Aim of the exercise:
Sort through the listing below and keep each line with the word "lines". Copy those.

Data to process:
::::

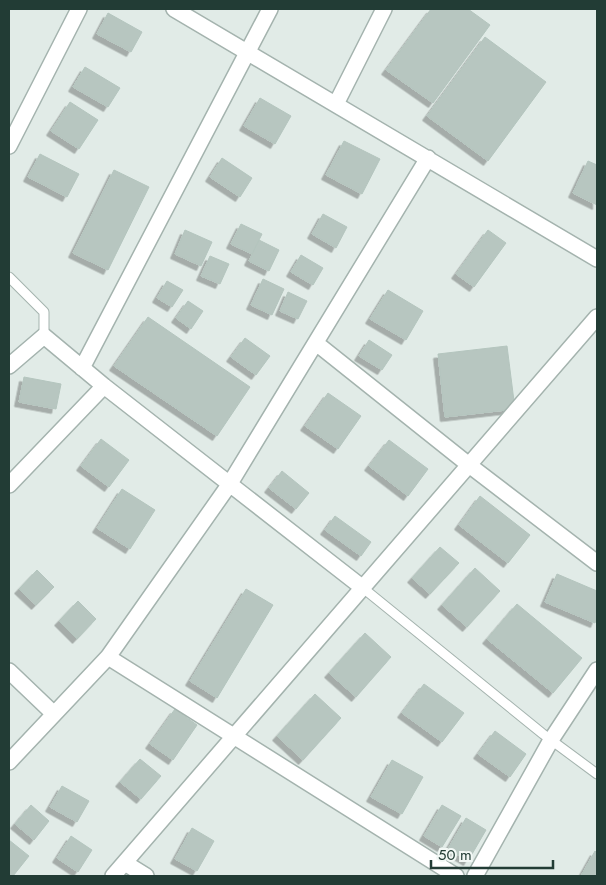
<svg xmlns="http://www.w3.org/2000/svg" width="606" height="885" font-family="Jost,sans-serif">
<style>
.building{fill:#b7c6c0;stroke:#b4c5be;filter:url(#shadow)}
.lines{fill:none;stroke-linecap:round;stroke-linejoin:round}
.service-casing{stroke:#a4b3ae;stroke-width:11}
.minor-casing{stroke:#a4b3ae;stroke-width:18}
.service{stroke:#fff;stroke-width:9}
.minor{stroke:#fff;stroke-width:15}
</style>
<defs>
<filter id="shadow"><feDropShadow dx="-4.5" dy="4.5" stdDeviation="0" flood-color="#0004"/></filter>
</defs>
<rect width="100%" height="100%" fill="#e1ebe7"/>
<path class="building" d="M431 9H468L490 25 433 103 386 70Z
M108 13 142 32 131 52 97 34Z
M485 37 546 82 488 161 427 116Z
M85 67 120 88 108 107 73 87Z
M260 98 291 116 275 144 244 126Z
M70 102 98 120 79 149 51 131Z
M344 141 380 159 362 194 326 175Z
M40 154 79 174 67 197 28 177Z
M222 158 252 178 240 197 210 177Z
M588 161 597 165V205L573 193Z
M114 170 149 187 108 270 73 253Z
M323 214 347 227 336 248 312 234Z
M241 224 262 234 252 254 231 244Z
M185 230 212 242 201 266 175 254Z
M488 230 506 243 474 287 456 274Z
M259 240 279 250 269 271 249 261Z
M301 255 323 268 313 285 291 272Z
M210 256 229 264 220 284 201 276Z
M263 279 284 289 272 315 251 305Z
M167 281 183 290 172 307 157 298Z
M388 290 423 311 406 340 370 319Z
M288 292 307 301 298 319 280 311Z
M188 301 203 311 191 329 176 318Z
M148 317 250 387 217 436 114 366Z
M245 338 270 356 256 375 231 357Z
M369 340 392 355 382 370 359 356Z
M507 346 515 409 445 417 438 354Z
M24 377 61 384 56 409 19 402Z
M328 393 361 416 338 449 305 426Z
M101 439 129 460 109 487 81 466Z
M389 440 428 469 408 496 369 466Z
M282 471 309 493 296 509 269 488Z
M122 489 155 510 130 549 97 528Z
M480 496 530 535 508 563 459 525Z
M335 516 371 542 361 556 325 530Z
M440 547 459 563 430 594 412 578Z
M475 568 500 591 467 627 442 605Z
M37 570 54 587 36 605 19 589Z
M557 574 597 591V618L595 623 545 602Z
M246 589 273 605 217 698 190 681Z
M78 601 96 619 77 639 59 621Z
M517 604 582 658 553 693 487 639Z
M365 633 391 657 356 697 329 673Z
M424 684 464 713 442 742 402 713Z
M315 694 341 718 303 760 277 736Z
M175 709 197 725 173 760 150 744Z
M495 731 526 754 510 777 478 754Z
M140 759 161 776 141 799 120 782Z
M392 760 423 777 402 814 371 797Z
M62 786 89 801 77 822 50 807Z
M31 805 49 821 34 840 15 824Z
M442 805 461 816 442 847 424 836Z
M466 818 486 830 468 861 448 849Z
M192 828 214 841 197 871 175 859Z
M71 836 92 850 78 872 57 858Z
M9 840 29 856 13 876 9 875Z
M595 851 597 853V876H581Z"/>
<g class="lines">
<defs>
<path id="service" d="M9 277 44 312V336
M363 588 543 734 597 774"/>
<path id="minor" d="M174 9 597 259
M336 104 384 9
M9 146 79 9
M316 343 469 465 597 563
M9 366 44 336 104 386 363 588
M82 368 270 9
M9 485 104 386
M108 657 456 876
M9 671 54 714
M9 762 108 657 229 485 428 158
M125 863 146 876
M113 876 597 317
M475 876 551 740 597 670"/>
</defs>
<use href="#service" class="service-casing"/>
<use href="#minor" class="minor-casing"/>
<use href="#service" class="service"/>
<use href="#minor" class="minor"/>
</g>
<rect width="606" height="885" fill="none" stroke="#223c35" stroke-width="20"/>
<path d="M431 860v8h122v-8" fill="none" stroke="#223c35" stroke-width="2.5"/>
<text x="438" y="860" font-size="15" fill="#223c35" stroke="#f2f8f5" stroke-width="4" paint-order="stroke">50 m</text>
</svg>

::::

Result for this task:
.lines{fill:none;stroke-linecap:round;stroke-linejoin:round}
<g class="lines">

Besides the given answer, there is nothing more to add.